Scientists have combined a machine Xi, an artificial intelligence system, with tiny 3D models of the brain. (*blackjack3d via getty images)
To improve the computing power of artificial intelligence (AI), researchers combine ordinary machine Xi with a complex 3D model of the human brain made from different types of brain tissue grown in the lab.
These miniature models of the brain, known as cerebral organoids or "mini-brains," have been around in various forms since 2013. But they have never been used as a way to augment artificial intelligence.
The new study uses more traditional computational hardware to feed electrical data into organoids, which then decipher the organoids' activity to produce outputs – so organoids only serve as an "intermediate layer" of the computational process.
While this approach is far from mimicking the real structure or workings of the brain, it may provide an early step in creating biological computers that would draw on the tricks of biology to make them more powerful and energy-efficient than traditional computers. It also provides a deeper understanding of how the human brain works and how it is affected by neurodegenerative diseases such as Alzheimer's and Parkinson's.
In the new study, published Monday (Dec. 11) in the journal Nature Electronics, researchers used a technique called reservoir calculations;In this case, organoids act as a "reservoir". In such a system, the reservoir stores information and reacts to the incoming information. The algorithm Xi recognizes changes triggered in the reservoir by different inputs and then converts those changes into their outputs.
Using this framework, the researchers inserted brain organoids into the system by providing them with electrical input delivered through electrodes.
Basically, we can encode information, such as image or audio information, into temporal and spatial patterns of electrical stimuli," said Feng Guo, co-author of the study and associate professor of intelligent systems engineering at Indiana University Bloomington.
In other words, the response of organoids depends on the temporal and spatial distribution of the current from the electrodes. The algorithm learned to interpret the organoid's electrical response to this stimulus.
While the cerebral organoid is much simpler than the actual brain – it is essentially a cerebellar cell ball – it has some adaptability and can change in response to stimuli. The responses of different types of brain cells, cells at different stages of development, and brain-like structures in organoids roughly mimic the way our brains respond to electrical signals. This change in the brain stimulates our ability to learn and Xi.
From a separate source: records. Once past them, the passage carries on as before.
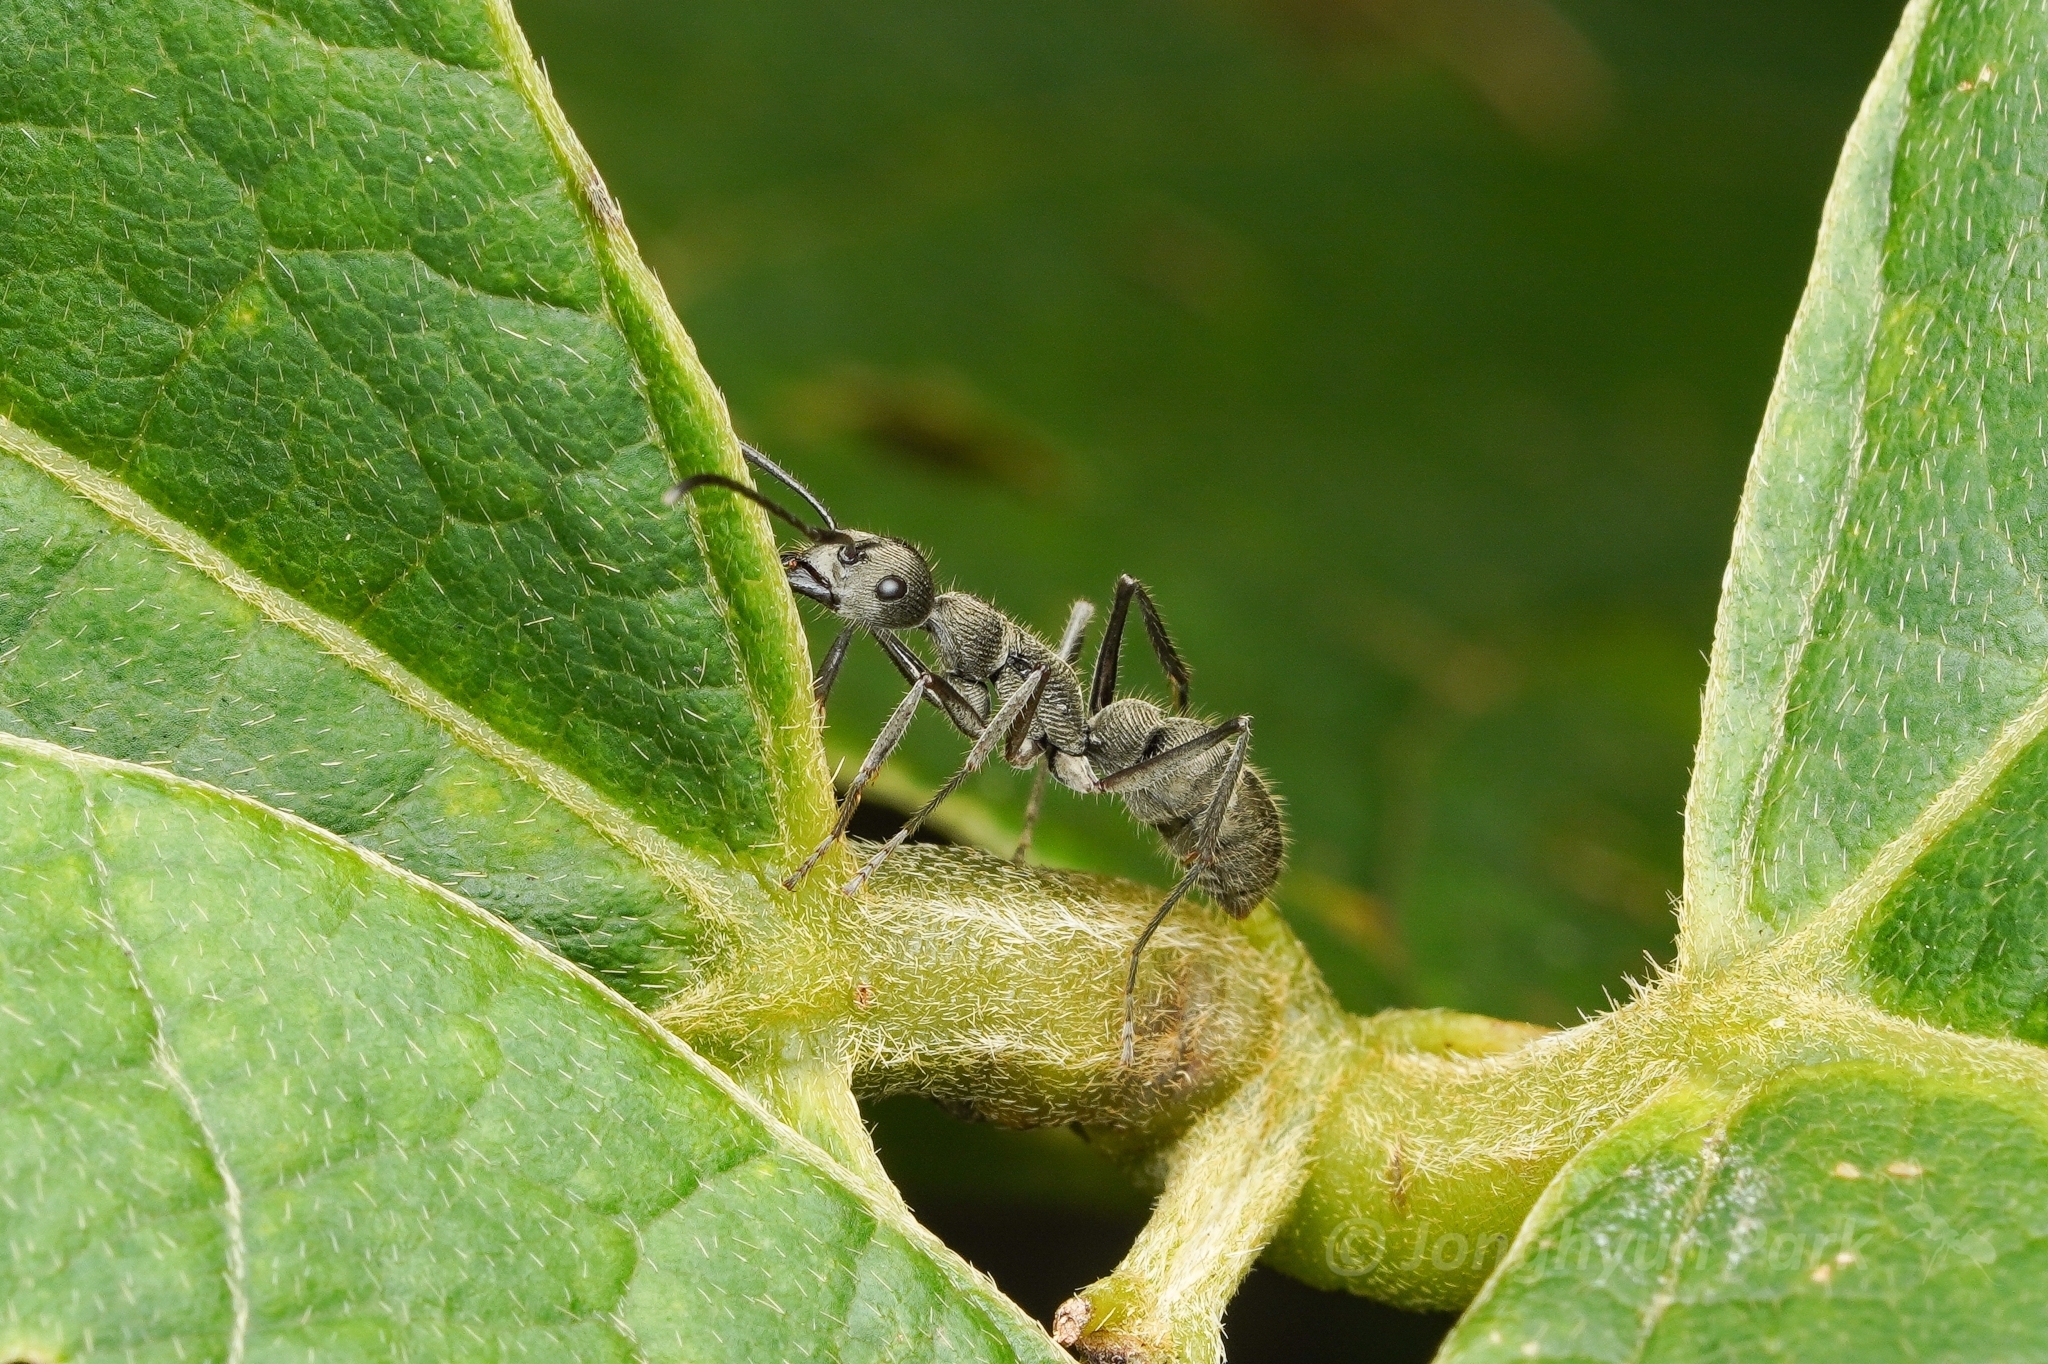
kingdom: Animalia
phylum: Arthropoda
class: Insecta
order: Hymenoptera
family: Formicidae
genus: Diacamma
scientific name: Diacamma
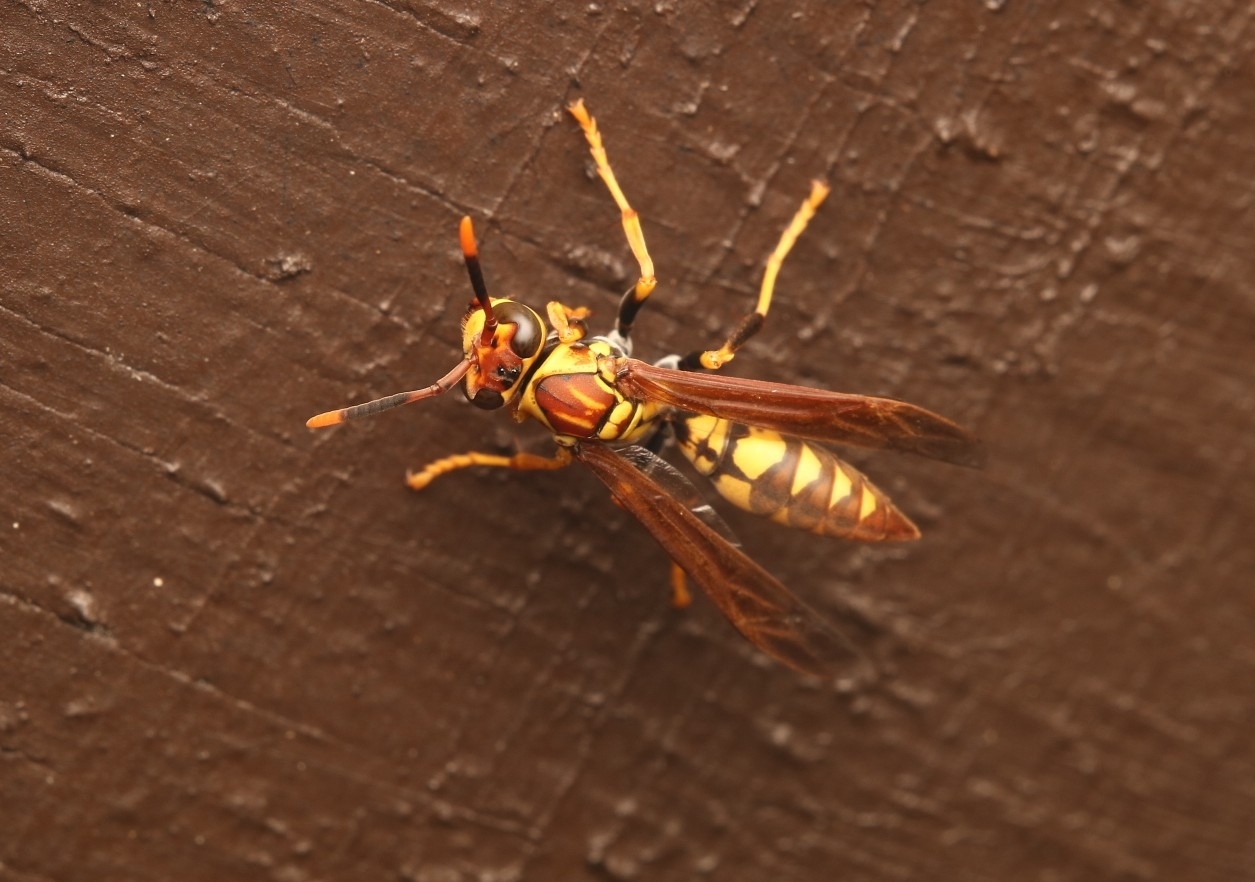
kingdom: Animalia
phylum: Arthropoda
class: Insecta
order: Hymenoptera
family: Eumenidae
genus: Polistes
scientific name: Polistes myersi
Using this unconventional hardware, the researchers trained their hybrid algorithm to accomplish two types of tasks: one related to speech recognition and the other to mathematics. In the former, the computer recognizes Japanese vowels from hundreds of audio samples with about 78% accuracy. It is fairly accurate at solving mathematical tasks, but slightly inferior to traditional types of machine learning Xi.
This study marks the first time that brain organoids have been used with artificial intelligence, but previous studies have used simpler types of lab-grown neural tissue in a similar way. For example, scientists have intertwined brain tissue with a form of strong chemical Xi that may Xi more similar to the way humans and other animals Xi than reservoir calculations.
Lena Smirnova, an assistant professor of environmental health and engineering at Johns Hopkins University, said future research could try to combine brain organoids with intensive chemical Xi, co-authoring a review of the new study.
One of the advantages of creating a biocomputer is energy efficiency, as our brains use much less energy than today's advanced computing systems. But Smirnova said it could be decades before technology like this could be used to make a general-purpose biocomputer.
While organoids can't replicate mature human brains yet, Smirnova hopes the technology will give scientists a better understanding of how the brain works, including for diseases like Alzheimer's. For example, replicating the structure (organoids) and functions (computational) of the brain can give researchers a better understanding of how the structure of the brain relates to Xi and cognition.
As with organoids in general, these computing systems are expected to help replace drug testing in animals, which Smirnova added raises both ethical questions and not always yielding useful results, as animals are very different from humans. The inclusion of organoids derived from human brain tissue in drug testing may help close this gap.